4. Disable source/destination checking:

   1. Select Network interfaces on the Networking tab.

   2. Choose the interface ID to go to the network interfaces page.

   3. Select Choose Actions, Networking, Change source/destination check.

   4. Clear the Enable , and click Save.

5. Change Routing Tables:

   1. Change your LAN routing table to add a route with Destination 0.0.0.0/0 with Target to NSv's LAN Interface. This routes all your LAN traffic to the NSv X0 interface.

      

   2. Change your WAN routing table to add a route with Destination 0.0.0.0/0 with Target to your Internet Gateway (igw-xxxxx). This route's NSv WAN traffic to the Internet Gateway (IGW).

      

6. To assign an Elastic IP, follow these steps:

   1. From the EC2 Dashboard left menu select Elastic IPs.

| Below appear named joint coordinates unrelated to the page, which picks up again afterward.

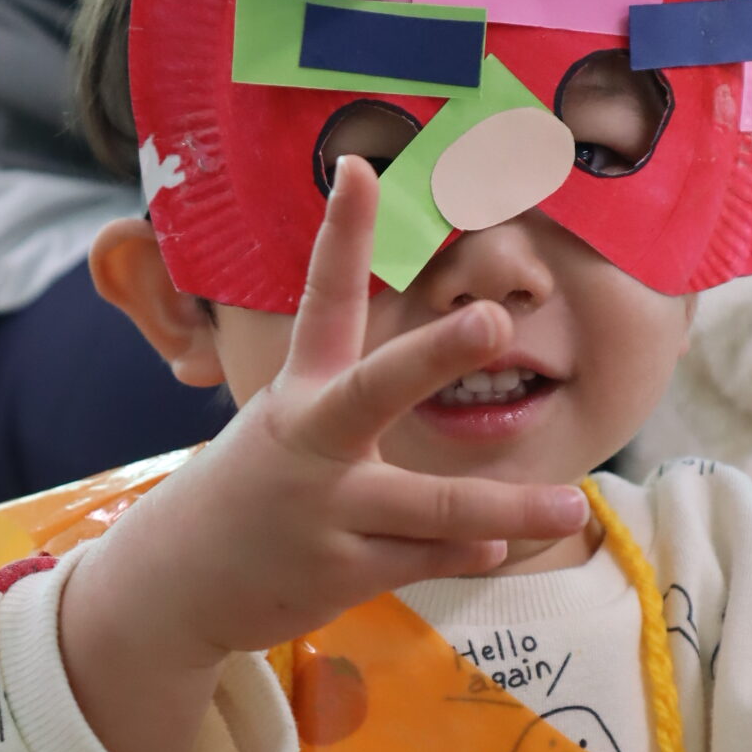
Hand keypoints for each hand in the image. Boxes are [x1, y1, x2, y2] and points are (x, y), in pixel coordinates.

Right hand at [61, 158, 586, 751]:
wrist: (178, 584)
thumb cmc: (259, 490)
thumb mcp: (291, 429)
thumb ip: (369, 412)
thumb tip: (412, 355)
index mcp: (301, 390)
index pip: (325, 299)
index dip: (343, 234)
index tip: (359, 167)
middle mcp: (312, 441)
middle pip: (378, 390)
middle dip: (437, 354)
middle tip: (492, 317)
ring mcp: (326, 510)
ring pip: (429, 505)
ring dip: (504, 505)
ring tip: (573, 503)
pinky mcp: (340, 571)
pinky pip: (424, 557)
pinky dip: (464, 549)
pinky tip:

   2. Right-click on a free Elastic IP and select Associate. If no Elastic IPs are available, then click Allocate new address.

      

   3. Choose the Resource type and Network Interface. From the Network Interface drop-down menu, choose the first ENI (eth0) connected to the SonicWall NSv Instance. That is the ENI connected to the public subnet. Refer to Instance details page to help identify the ENI.

      

   4. Click Associate. This IP address can now be used to connect to the SonicWall NSv web management interface.

7. Connect to the virtual machine web management interface:

   1. Now that you have associated an Elastic IP to the SonicWall NSv instance, you are able to connect to the web management interface by entering the IP address into your browser.

      

   2. Enter the username admin and the password, which is the AWS instance ID of the newly created SonicWall NSv instance such as i-02axxxxxxxxxxxxxx given by your SonicWall representative.

After logging in you should proceed to registering your SonicWall NSv virtual machine, see Licensing and Registering Your NSv.